→ **EXERCISE DETAILS**
Reproduce the stretch of the forum post on unicycle gearing from "Related question: Can" through "gearing/design?", word for word.

→ **SELECTION**
3 Speed

On the subject of deralieur gears. Having a free wheel on each sidde of the hub
will give a ‘fixed wheel’. Tying each gear mech into one gear lever will enable
both mechs to be driven in sync. This is the problem though; while one chain is
being driven forwards (as if pedaling forward on a two wheeler) the other is
being driven backwards so it can’t change gear. As soon as you change
direction though it will try to change and if there is a substantial force on
the chain it will slip. I have been very close to building this uni but this
slip in the chain just after changing gear and direction stopped me. Has anyone
tried this and found it work?

Related question: Can anyone work out how to gear up a standard uni, with out
going to large diameter wheels or very short cranks? (A Sturmey archer gear can
be used to slow one down.)

UnRelated question: Is there a land speed record for a unicycle of any
gearing/design?

→ **DATASET CONTENT**
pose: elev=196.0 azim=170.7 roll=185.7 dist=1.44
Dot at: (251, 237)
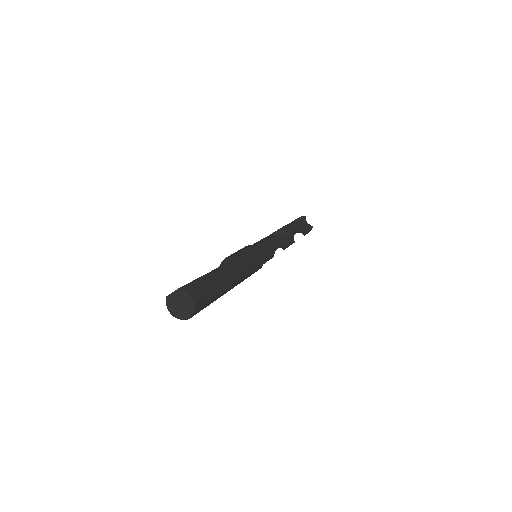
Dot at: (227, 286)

→ **WORKED ANSWER**
Related question: Can anyone work out how to gear up a standard uni, with out
going to large diameter wheels or very short cranks? (A Sturmey archer gear can
be used to slow one down.)

UnRelated question: Is there a land speed record for a unicycle of any
gearing/design?